++++ DATA PROVIDED ++++

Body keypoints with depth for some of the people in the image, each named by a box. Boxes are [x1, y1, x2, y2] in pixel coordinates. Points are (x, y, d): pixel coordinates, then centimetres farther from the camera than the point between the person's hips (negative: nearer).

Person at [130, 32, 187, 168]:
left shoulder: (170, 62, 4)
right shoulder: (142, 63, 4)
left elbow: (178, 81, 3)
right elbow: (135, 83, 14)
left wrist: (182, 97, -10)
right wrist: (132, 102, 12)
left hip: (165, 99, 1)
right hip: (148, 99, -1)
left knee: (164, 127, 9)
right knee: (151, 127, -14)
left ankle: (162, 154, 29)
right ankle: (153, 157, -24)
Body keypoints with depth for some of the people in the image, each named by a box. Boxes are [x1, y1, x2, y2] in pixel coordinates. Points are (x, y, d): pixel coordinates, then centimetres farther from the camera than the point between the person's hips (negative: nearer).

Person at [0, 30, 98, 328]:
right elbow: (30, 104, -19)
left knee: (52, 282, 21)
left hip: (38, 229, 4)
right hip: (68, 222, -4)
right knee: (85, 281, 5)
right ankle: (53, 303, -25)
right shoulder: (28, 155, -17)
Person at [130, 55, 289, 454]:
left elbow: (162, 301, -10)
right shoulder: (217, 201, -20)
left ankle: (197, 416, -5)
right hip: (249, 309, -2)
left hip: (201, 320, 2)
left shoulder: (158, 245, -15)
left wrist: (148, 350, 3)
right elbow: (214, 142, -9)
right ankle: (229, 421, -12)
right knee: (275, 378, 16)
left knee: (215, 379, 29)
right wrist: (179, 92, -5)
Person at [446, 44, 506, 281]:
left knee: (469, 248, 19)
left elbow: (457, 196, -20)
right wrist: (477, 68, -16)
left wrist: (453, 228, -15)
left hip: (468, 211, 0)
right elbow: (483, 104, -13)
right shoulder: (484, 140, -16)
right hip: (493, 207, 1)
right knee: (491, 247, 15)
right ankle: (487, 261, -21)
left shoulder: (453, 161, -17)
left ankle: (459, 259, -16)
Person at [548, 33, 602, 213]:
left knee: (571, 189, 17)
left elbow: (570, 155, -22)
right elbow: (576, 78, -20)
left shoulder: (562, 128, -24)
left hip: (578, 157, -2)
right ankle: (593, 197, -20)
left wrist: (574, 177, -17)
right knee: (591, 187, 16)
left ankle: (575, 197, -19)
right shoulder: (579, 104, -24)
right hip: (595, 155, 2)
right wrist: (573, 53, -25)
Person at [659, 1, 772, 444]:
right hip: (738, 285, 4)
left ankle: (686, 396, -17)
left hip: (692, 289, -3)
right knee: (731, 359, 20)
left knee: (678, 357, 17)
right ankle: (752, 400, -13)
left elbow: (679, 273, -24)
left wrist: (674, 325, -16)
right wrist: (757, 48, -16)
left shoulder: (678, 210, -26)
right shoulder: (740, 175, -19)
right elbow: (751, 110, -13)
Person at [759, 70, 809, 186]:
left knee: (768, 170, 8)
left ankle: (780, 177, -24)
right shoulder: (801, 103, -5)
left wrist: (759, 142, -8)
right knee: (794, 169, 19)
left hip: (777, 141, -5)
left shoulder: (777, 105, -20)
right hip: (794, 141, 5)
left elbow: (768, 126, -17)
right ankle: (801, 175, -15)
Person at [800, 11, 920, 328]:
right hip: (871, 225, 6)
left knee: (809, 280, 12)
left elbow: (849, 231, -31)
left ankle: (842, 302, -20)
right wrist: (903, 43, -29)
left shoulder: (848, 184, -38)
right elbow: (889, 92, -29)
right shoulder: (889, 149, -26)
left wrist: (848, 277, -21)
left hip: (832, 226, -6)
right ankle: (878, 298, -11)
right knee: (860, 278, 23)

++++

EXERCISE PROMPT >>
Go through the entries above and reproduce each one exactly.

EXERCISE SOLUTION >>
Body keypoints with depth for some of the people in the image, each named by a box. Boxes are [x1, y1, x2, y2] in pixel coordinates. Points are (x, y, d): pixel coordinates, then centimetres farther from the camera than the point between the person's hips (negative: nearer).

Person at [130, 32, 187, 168]:
left shoulder: (170, 62, 4)
right shoulder: (142, 63, 4)
left elbow: (178, 81, 3)
right elbow: (135, 83, 14)
left wrist: (182, 97, -10)
right wrist: (132, 102, 12)
left hip: (165, 99, 1)
right hip: (148, 99, -1)
left knee: (164, 127, 9)
right knee: (151, 127, -14)
left ankle: (162, 154, 29)
right ankle: (153, 157, -24)
Body keypoints with depth for some of the people in the image, each named by a box. Boxes are [x1, y1, x2, y2] in pixel coordinates. Points are (x, y, d): pixel coordinates, then centimetres farther from the camera than the point between the person's hips (negative: nearer).

Person at [0, 30, 98, 328]:
right elbow: (30, 104, -19)
left knee: (52, 282, 21)
left hip: (38, 229, 4)
right hip: (68, 222, -4)
right knee: (85, 281, 5)
right ankle: (53, 303, -25)
right shoulder: (28, 155, -17)
Person at [130, 55, 289, 454]:
left elbow: (162, 301, -10)
right shoulder: (217, 201, -20)
left ankle: (197, 416, -5)
right hip: (249, 309, -2)
left hip: (201, 320, 2)
left shoulder: (158, 245, -15)
left wrist: (148, 350, 3)
right elbow: (214, 142, -9)
right ankle: (229, 421, -12)
right knee: (275, 378, 16)
left knee: (215, 379, 29)
right wrist: (179, 92, -5)
Person at [446, 44, 506, 281]:
left knee: (469, 248, 19)
left elbow: (457, 196, -20)
right wrist: (477, 68, -16)
left wrist: (453, 228, -15)
left hip: (468, 211, 0)
right elbow: (483, 104, -13)
right shoulder: (484, 140, -16)
right hip: (493, 207, 1)
right knee: (491, 247, 15)
right ankle: (487, 261, -21)
left shoulder: (453, 161, -17)
left ankle: (459, 259, -16)
Person at [548, 33, 602, 213]:
left knee: (571, 189, 17)
left elbow: (570, 155, -22)
right elbow: (576, 78, -20)
left shoulder: (562, 128, -24)
left hip: (578, 157, -2)
right ankle: (593, 197, -20)
left wrist: (574, 177, -17)
right knee: (591, 187, 16)
left ankle: (575, 197, -19)
right shoulder: (579, 104, -24)
right hip: (595, 155, 2)
right wrist: (573, 53, -25)
Person at [659, 1, 772, 444]:
right hip: (738, 285, 4)
left ankle: (686, 396, -17)
left hip: (692, 289, -3)
right knee: (731, 359, 20)
left knee: (678, 357, 17)
right ankle: (752, 400, -13)
left elbow: (679, 273, -24)
left wrist: (674, 325, -16)
right wrist: (757, 48, -16)
left shoulder: (678, 210, -26)
right shoulder: (740, 175, -19)
right elbow: (751, 110, -13)
Person at [759, 70, 809, 186]:
left knee: (768, 170, 8)
left ankle: (780, 177, -24)
right shoulder: (801, 103, -5)
left wrist: (759, 142, -8)
right knee: (794, 169, 19)
left hip: (777, 141, -5)
left shoulder: (777, 105, -20)
right hip: (794, 141, 5)
left elbow: (768, 126, -17)
right ankle: (801, 175, -15)
Person at [800, 11, 920, 328]:
right hip: (871, 225, 6)
left knee: (809, 280, 12)
left elbow: (849, 231, -31)
left ankle: (842, 302, -20)
right wrist: (903, 43, -29)
left shoulder: (848, 184, -38)
right elbow: (889, 92, -29)
right shoulder: (889, 149, -26)
left wrist: (848, 277, -21)
left hip: (832, 226, -6)
right ankle: (878, 298, -11)
right knee: (860, 278, 23)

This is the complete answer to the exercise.